### YOUR ASSIGNMENT
Copy everything in the underwater welding equipment article from "A few of the" down to "of easy upkeep.", word for word.

### GIVEN PASSAGE
_ _ _ _ _ _ _

Feb 1, 2022 | News

Underwater Welding Equipment: Commercial Diving Tools Part Two


Written by PDTC

If you read part one of our underwater power tools series, you may have noticed one important tool set missing from the list: Underwater Welding Equipment. These are one of the most utilized sets of equipment in commercial diving and deserve an introduction all their own. Commercial Diver’s use underwater welding equipment to repair pipelines, offshore oil drilling rigs, ships, dams, locks, sub-sea habitats, and nuclear power facilities. Wondering what kind of equipment commercial divers need to do something as counter-intuitive as welding in an underwater environment? Keep reading to find out more.

Underwater Welding Machine

Essentially a welding machine is the power supply for a commercial divers welding equipment. The welding power supply is the most expensive part of underwater welding equipment. The good news is whether working as a standard employee or a private contractor, a majority of the time, commercial divers work for companies with at least one ship dedicated to housing the appropriate equipment, including the power supply.

A few of the most common types of welding machines are:

  • Transformers –Converts moderate voltage and current electricity into a high current, low voltage electricity. The machine allows the welder to select the output current through various methods. These are typically the least expensive and most common types of welding machines.
  • Alternators/Generators –Uses alternators or generators to convert mechanical energy into electrical energy. Modern designs use an internal combustion engine, typically gas-powered, but older machines may use an electric motor to drive an alternator or generator. This type is the most straightforward and has the added benefit of easy upkeep.
  • Inverters – One of the most advanced designs. These first rectify the utility AC power to DC before switching (or inverting) the DC power into a stepdown transformer to produce the desired welding voltage or current. The inverter circuitry allows for more efficient electrical power conversion, overload protection, and even automatic spot-welding.
Underwater Welding Power Supply Rebel 205ci
Lincoln Electric MIG 210
Miller Multimatic 215

ESAB Rebel EMP 205ic

  • True All-Process- excellent performance on MIG, Flux-Cored, STICK, DC TIG and AC TIG industrial applications
  • Professional TIG features High Frequency start in DC and AC modes, balance adjustment, frequency adjustment and Pulse DC.
  • sMIG Technology – exclusive sMIG (“smart MIG”) feature continuously learns and adapts to the operator’s welding technique

Lincoln Electric Powermig 210

  • Dual Voltage Inputs (120V or 230V) means you can plug into any common power supply
  • Lightweight and portable–just 40 lbs.

_ _ _ _ _ _ _

### COLLECTED DATA
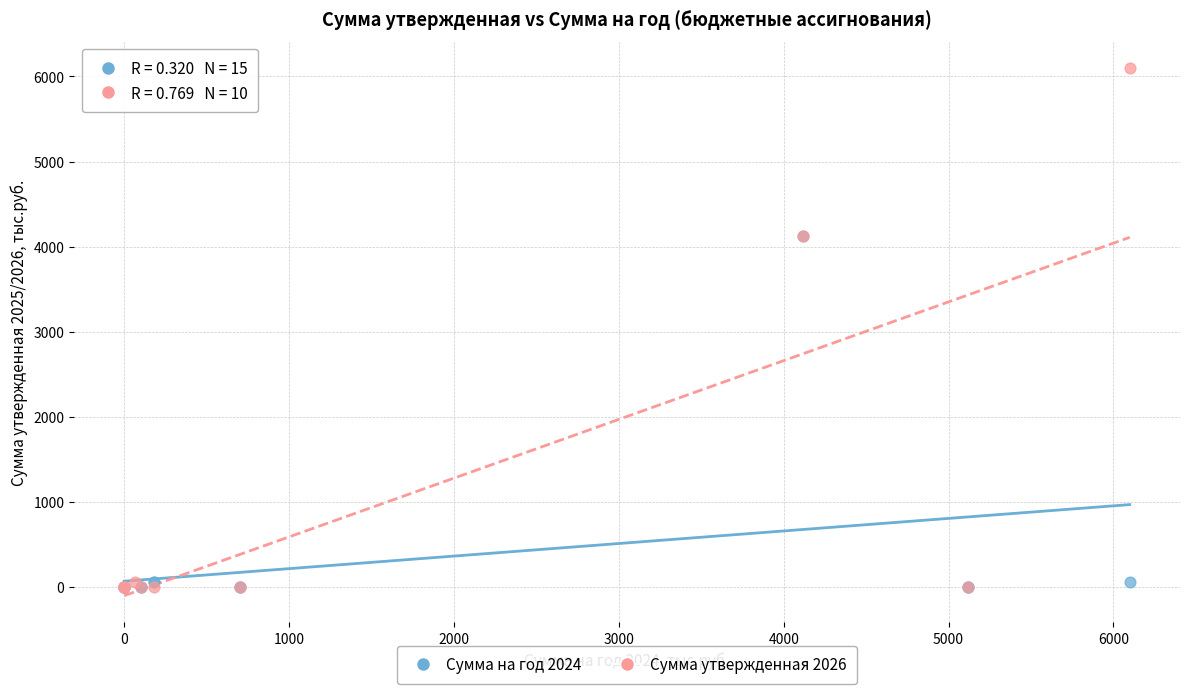

Which series has the widest spread of Y values?

Сумма утвержденная 2026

_ _ _ _ _ _ _

### RESPONSE TO THE EXERCISE
A few of the most common types of welding machines are:

  • Transformers –Converts moderate voltage and current electricity into a high current, low voltage electricity. The machine allows the welder to select the output current through various methods. These are typically the least expensive and most common types of welding machines.
  • Alternators/Generators –Uses alternators or generators to convert mechanical energy into electrical energy. Modern designs use an internal combustion engine, typically gas-powered, but older machines may use an electric motor to drive an alternator or generator. This type is the most straightforward and has the added benefit of easy upkeep.